İslâmda var mı böyle bir şey!

Diyanet, cemaat-tarikat meselesini ne zaman ele alacak ve ne zaman halkı aydınlatacak?

İstanbul Müftüsü Prof. Dr. H. Kâmil Yılmaz, ilmiyle yetkin ve makamıyla mesul bir isim olarak, "Bugün Türkiye'de İslâm adına faaliyet gösteren pek çok cemaat ve tarikatın şeffaf ve denetlenebilir olmaması gerçekten bir problemdir" demişti. Daha önce bu köşede ele almıştık.

Tefrika yüzünden çok can yandı. Her bir gruplaşma bir "hizipleşme"dir.

Hiçbir zaman cemaatlerin-tarikatların İslâmın yayılmasında ve insanlara hakikatlerin öğretilmesindeki rolünü yok sayamayız. İslâmda Allah'a ibadette "aracı" olmadığı hâlde, "mürşit" dedikleri üzerinden Allah'a yol açma ne kadar "İslâm" içinde görülebilir? Elbette ilim sahipleri İslâmı anlatacaklar, halkı bilgilendireceklerdir. Ancak, meseleyi "mürşit"e ibadete getirirlerse, orada bir Müslüman olarak söz söyleme hakkımız olduğunu belirtmek isteriz. (Kimileri "hâl sahipleri" diyebilir. İş burada çatallaşır! "Sahib-i hâl" meselesi bu mevzunun dışındadır.)

Nesillerimizin zehirlenmesine, İslâmdan sapılmasına müsaade edebilir miyiz? Düşünenler, fikir yürütenler, İslâmı kaynağından kavramak isteyenler, hangi yoldan yürüyeceklerini kimden nasıl öğrenecekler?

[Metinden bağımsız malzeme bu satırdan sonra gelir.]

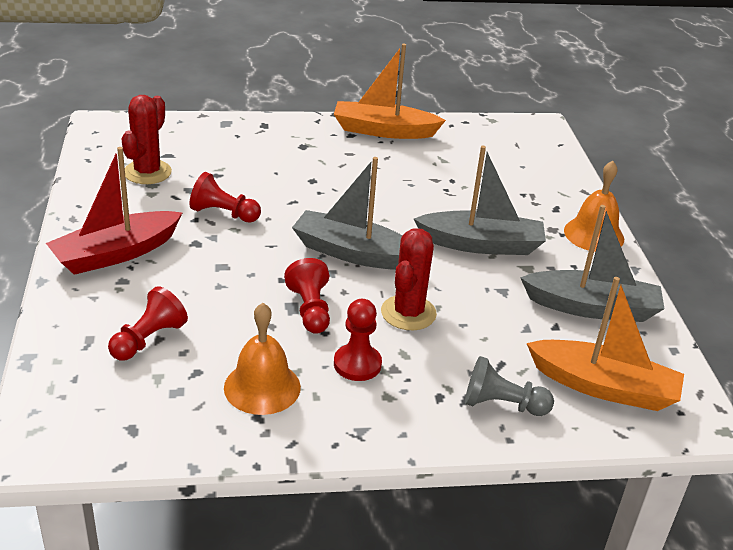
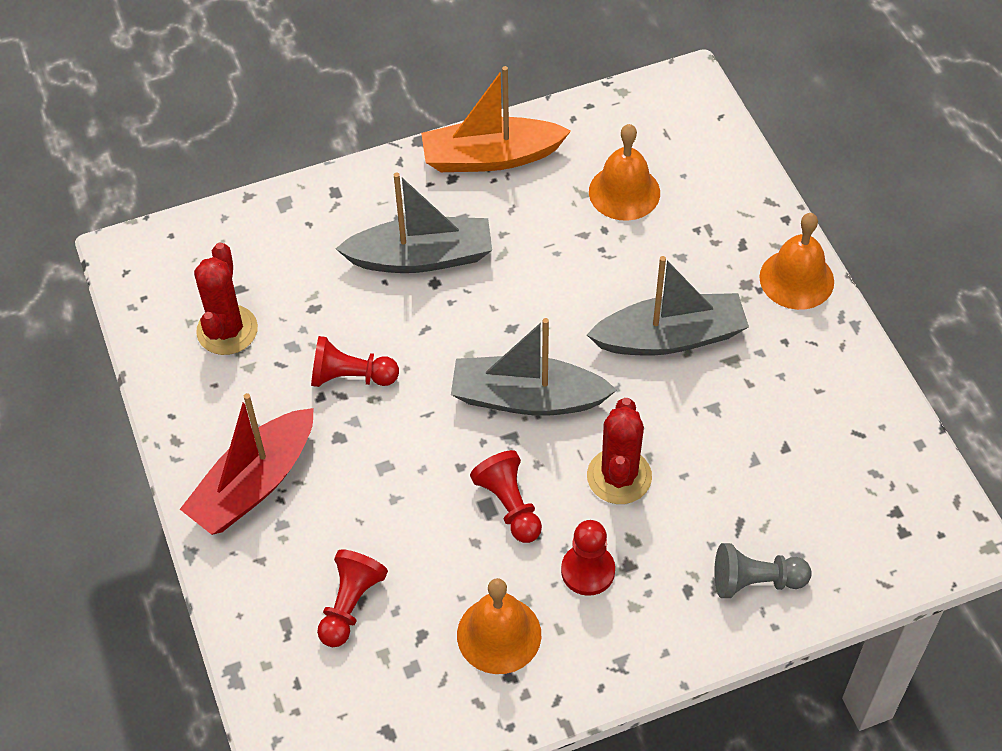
camera: 10 degrees left, 20 degrees up
grey boat [520,205,665,322] -> grey boat moved to [336,173,492,273]
orange boat [526,277,684,411] -> none
none -> orange bell [589,124,660,221]

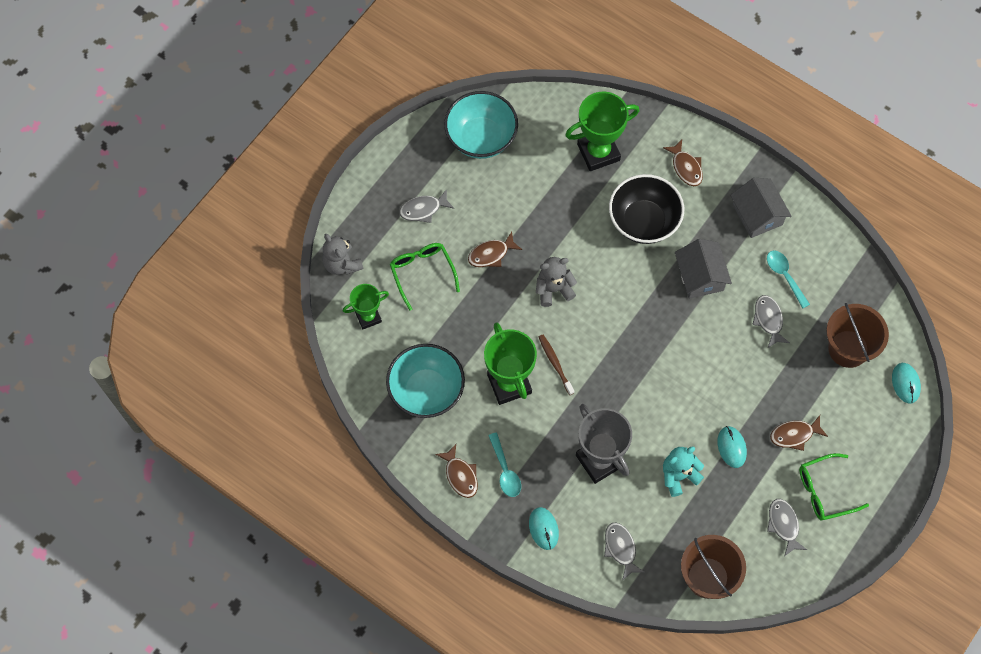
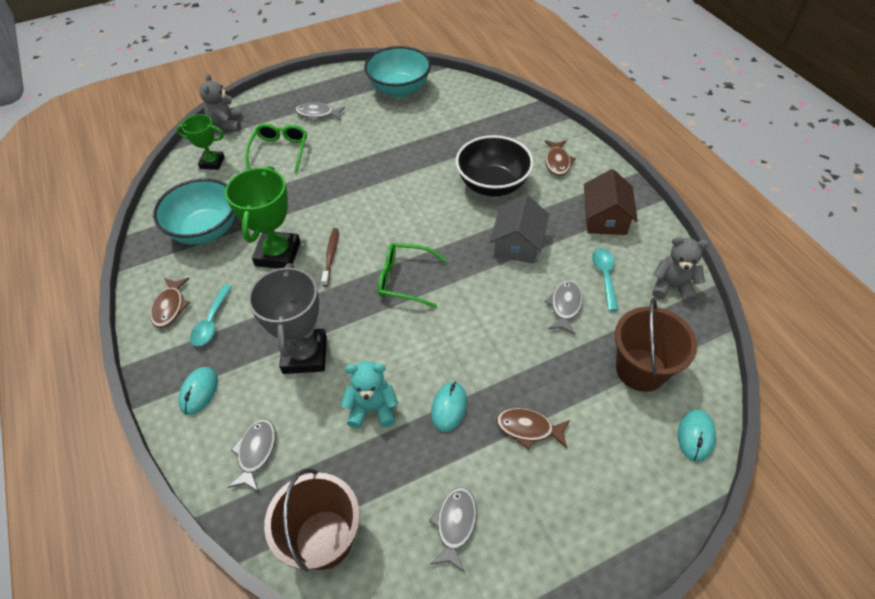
camera: 30 degrees right, 15 degrees down
brown fish [468,231,522,267] -> none
grey teddy bear [536,257,577,307] -> grey teddy bear moved to [652,237,709,304]
green trophy [565,92,640,171] -> none
grey house [730,178,791,238] -> brown house [584,169,638,235]
green glasses [799,453,869,521] -> green glasses moved to [378,243,447,308]

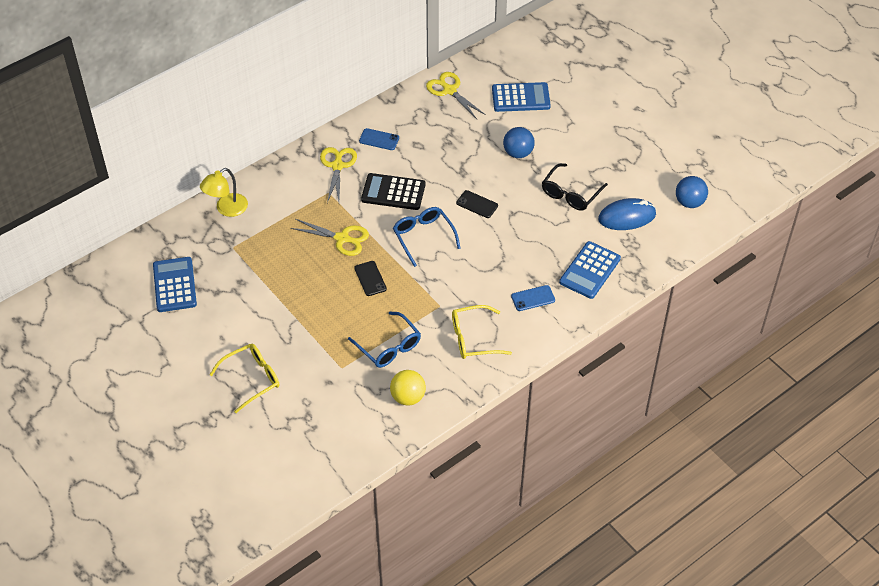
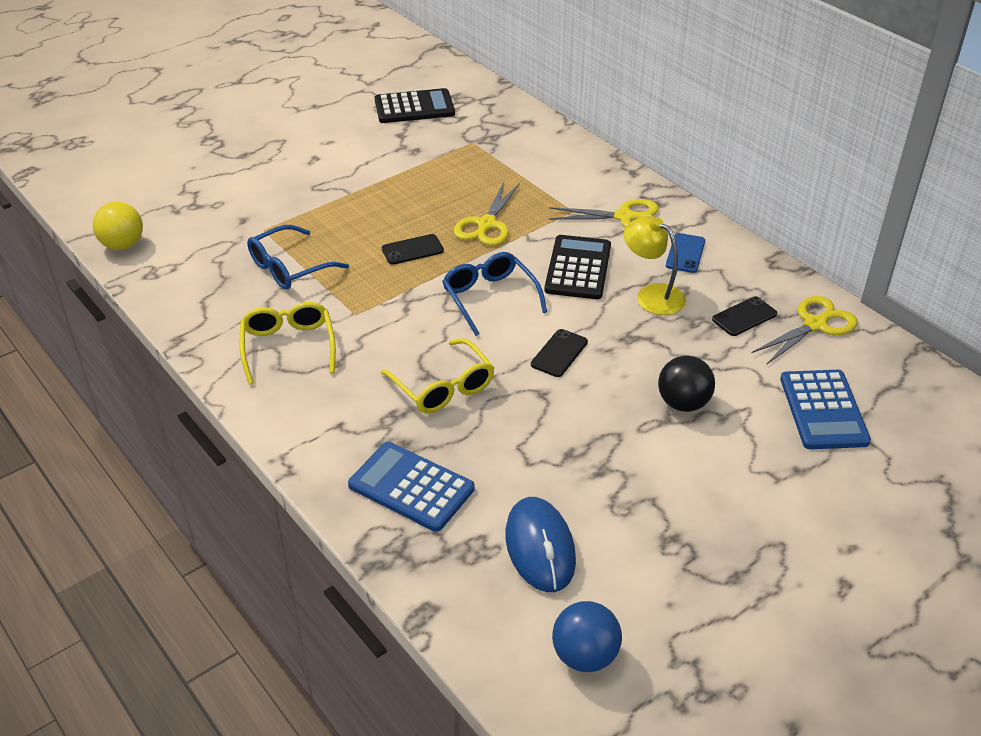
camera: 90 degrees right, 10 degrees down
blue calculator [153,257,197,312] -> black calculator [374,88,455,123]
yellow lamp [200,168,248,217] -> yellow lamp moved to [624,216,686,315]
yellow glasses [209,344,279,413] -> yellow glasses moved to [381,338,495,413]
yellow ball [390,370,426,406] -> yellow ball moved to [92,201,143,250]
blue glasses [393,207,461,267] -> blue glasses turned 90 degrees counterclockwise [442,252,547,336]
blue ball [503,127,535,158] -> black ball [658,355,715,412]
blue phone [511,285,555,311] -> none
black glasses [542,163,608,211] -> none
none -> black phone [712,296,777,336]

Diyanet İşleri Başkanlığı'nın tek vazifesi, "Evleneceklerin buluğ çağında mı, değil mi?" sorusuna, yüzyıllar öncesinin kitaplarını açıp fetva yetiştirmek mi? Yoksa çağın gerekleri karşında İslâmın cevabını aramak mı?

Bazı sitelerde şöyle bir haber yer alıyor:

"İsmailağa Cemaati lideri Mahmut Ustaosmanoğlu'nun çekilen görüntüleri çok konuşulacak.

Görüntülerde, Çavuşbaşı'ndan canlı yayın yapıldığı belirtilirken, akıllara Ustaosmanoğu'nun Beykoz'daki evi geldi. Görüntülerde, tarikatın müritleri 'türbe' ziyareti yapar gibi Ustaosmanoğlu'nu ziyaret ettiği görülüyor.

Çavuşbaşı'ndan canlı yayın yapan kişinin, 'Şu anda binlerce bayan geldi, görüş yaptı. Şimdi erkekler görüş yapıyor. Sultanımızın sağlığı yerinde olduğu sürece öğle namazı peşine görüş oluyor' dediği görülüyor.

Camın arkasında duran Mahmut Ustaosmanoğlu'nu müritleri ziyaret ederken, görüntülerde seslenen başka birinin ise sık sık, 'Maşallah diyoruz, Kur'ân'dan ayetler okuyoruz. İsteklerimizi, dualarımızı kalbimizden geçirerek devam ediyoruz' dediği görülüyor. Aynı kişinin, ziyaretçilerden nazar ayetleri ve Fatiha okunmasını istediği de görülürken, 'Sultanımıza bakarak devam ediyoruz, bekleme yapmıyoruz. Başka şeylerle ilgilenmeyin. Faydalanabildiğiniz kadar faydalanın' ifadeleri de kullanılıyor."

Bu cemaatin sitesine de girdim. Şeyhlerine "mürşit" veya "sultanımız" diye hitap ediyorlar. İsmini anarken "Kuddise sırruhu" deniyor ki, çoklukla bu saygı sözü "velî" kabul edilenler için söylenir.

Diyanet, acaba Allah'a ulaşmadaki bu "aracı kurum" için ne yorum getirecek? Sanmam ki, bir şey desin. Çünkü cemaat hükûmetin destekçisi...

Diyanet asıl tefrikçi... Önceki gün gazetelerin Ankara temsilcilerini davet etmişler. Aralarında Yeniçağ gazetesinin temsilcisi yok. Hâlbuki Yeniçağ, Türkiye'de, belli ve çok önemli bir gruba hitap ediyor. Yeri geldikçe hükûmeti de tenkit ettiği için davet edilmediğimiz çok açık. Tuz da kokarsa artık!

Diyanet'e sadece Abese Suresi'nin 1-4 ayetlerini hatırlatacağım. Hareketleri Kur'ân'a mugayir mi değil mi Prof. Dr. Ali Erbaş karar versin.